FIG. 1 is a longitudinal sectional view showing the structure of a refrigerator in one embodiment of the present invention.

FIG. 2 is a refrigeration system diagram of the refrigerator of FIG. 1;

FIG. 3 is an electric circuit diagram of a main part of the refrigerator of FIG. 1;

FIG. 4 is a flowchart of an embodiment.

FIG. 5 is an operation state diagram of one day according to the room temperature in FIG. 1;

FIG. 6 is a flowchart of another embodiment.

FIG. 7 is a diagram showing a daily operation state according to room temperature in another embodiment.

FIG. 8 is a longitudinal sectional view showing the structure of a conventional refrigerator.

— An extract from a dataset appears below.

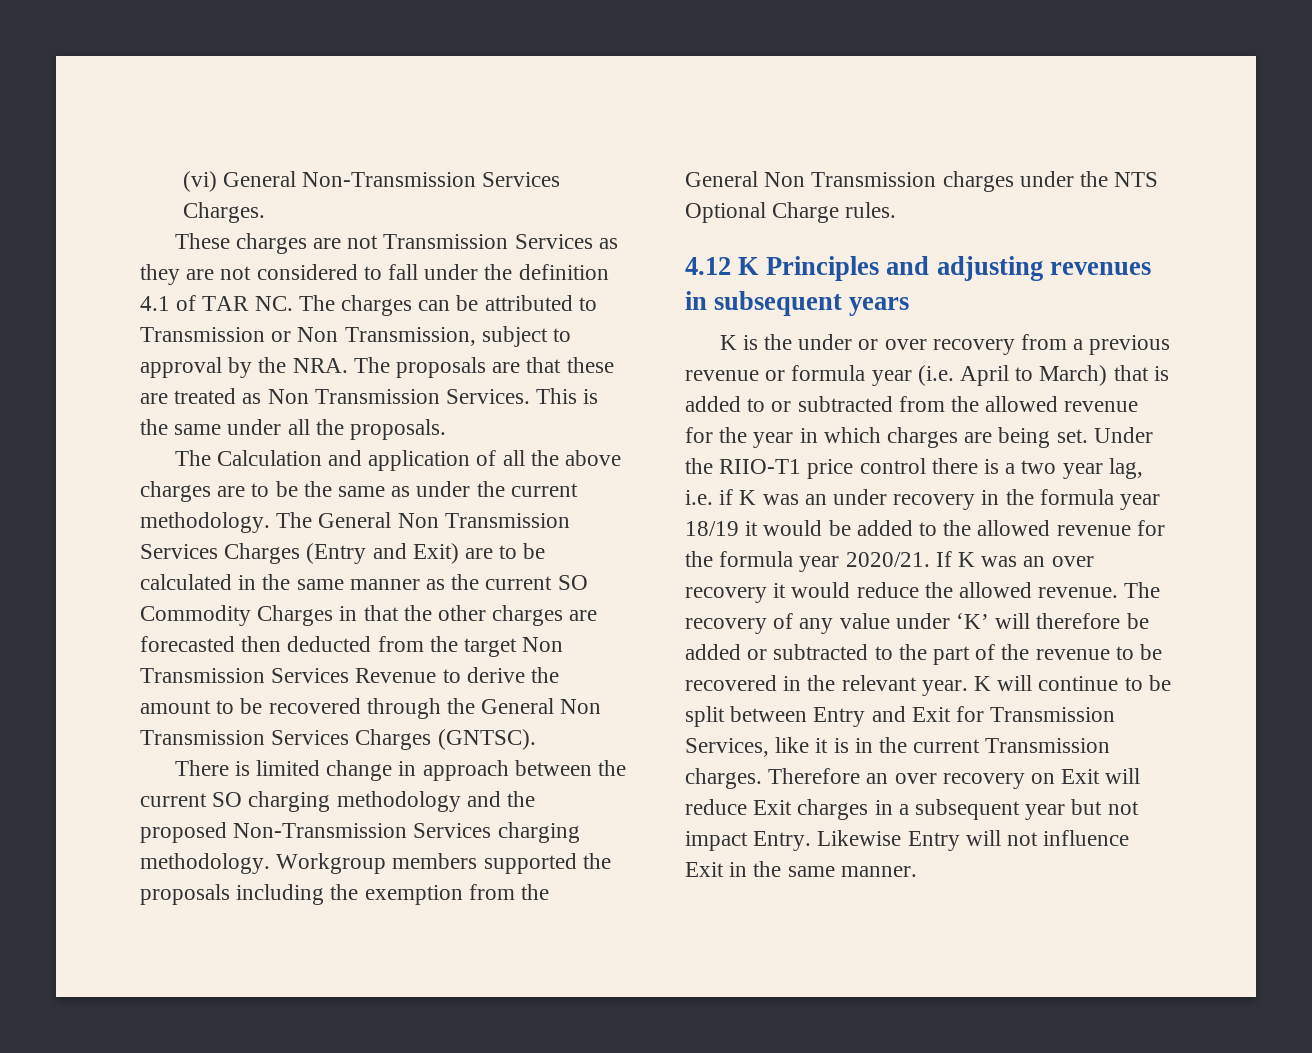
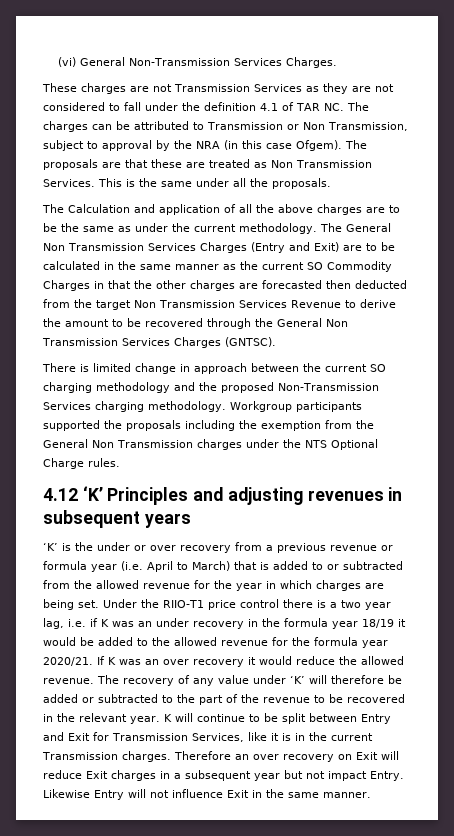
[292,358,348,373] NRA. -> [196,140,342,151] NRA (in this case Ofgem).
[392,853,478,869] members -> [295,402,362,412] participants
[738,257,760,275] K -> [82,486,103,501] ‘K’
[719,335,737,350] K -> [43,543,58,551] ‘K’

FIG. 9 is a refrigeration system diagram of the refrigerator of FIG. 8;

[Explanation of symbols]

 Reference Signs List 8 cooler 31 heat storage device 32 heat storage material 46 time control means 56 heat storage temperature detection means 58 heater

Claims (3)

(57) [Claims] 1. A refrigerating cycle in which a cooler and a heat accumulator having a heat accumulating material therein are connected in parallel, a heat accumulating operation for accumulating heat in the heat accumulator in an arbitrary time zone, and cooling the inside of the refrigerator by the accumulated heat. and a time control means for time control of the energy storage and cooling operation, the melting temperature of the heat storage material, and higher than the freezing room temperature temperature, weight of the heat storage material, the peripheral of the refrigerator
Lower than ambient temperature in summer in annual change of ambient temperature
In the storage room in the refrigerator in the predetermined time period when the power demand in the daytime is large at the ambient temperature , the amount of heat equivalent to the total load heat amount of the storage room in the storage room in the refrigeration temperature zone is a weight capable of storing all heat, and the heat storage cooling operation is performed. The target load heat quantity is the refrigerated
A refrigerator characterized by a total load calorie of a storage room in a refrigeration temperature zone in a storage room in a refrigerator. 2. A heat storage temperature detecting means for detecting the temperature of a heat storage material and a heater for defrosting the cooler, wherein the time control means starts the cooler at the beginning of a predetermined time zone in which nighttime power demand is low. The defrosting is performed, and after completion of the defrosting, the compressor is continuously operated until the end of the heat storage of the heat storage material is detected by the heat storage temperature detecting means, and heat is stored by the heat storage operation for all times other than the normal cooling operation. The heat storage / cooling operation is started so that the cooling operation time period includes at least a daytime power demand peak time period, and the heat storage temperature detecting means detects that the cooling capacity of the heat storage device has run out. The refrigerator according to claim 1, wherein the heat storage cooling operation is terminated. 3. A heat storage temperature detecting means for detecting a temperature of a heat storage material and a heater for defrosting a cooler, wherein the time control means starts the heat storage temperature detecting means from a predetermined time zone during which nighttime power demand is low. The compressor is continuously operated until the end of the heat storage of the heat storage material is detected, and heat is stored by the heat storage operation for all times other than the normal cooling operation, and the cooler is defrosted after the heat storage operation is completed. The heat storage / cooling operation is started so that at least the daytime power demand includes a peak time period, and the heat storage / cooling operation is performed by detecting that the cooling capacity of the heat storage device is lost by the heat storage temperature detecting means. The refrigerator according to claim 1, wherein the operation is terminated.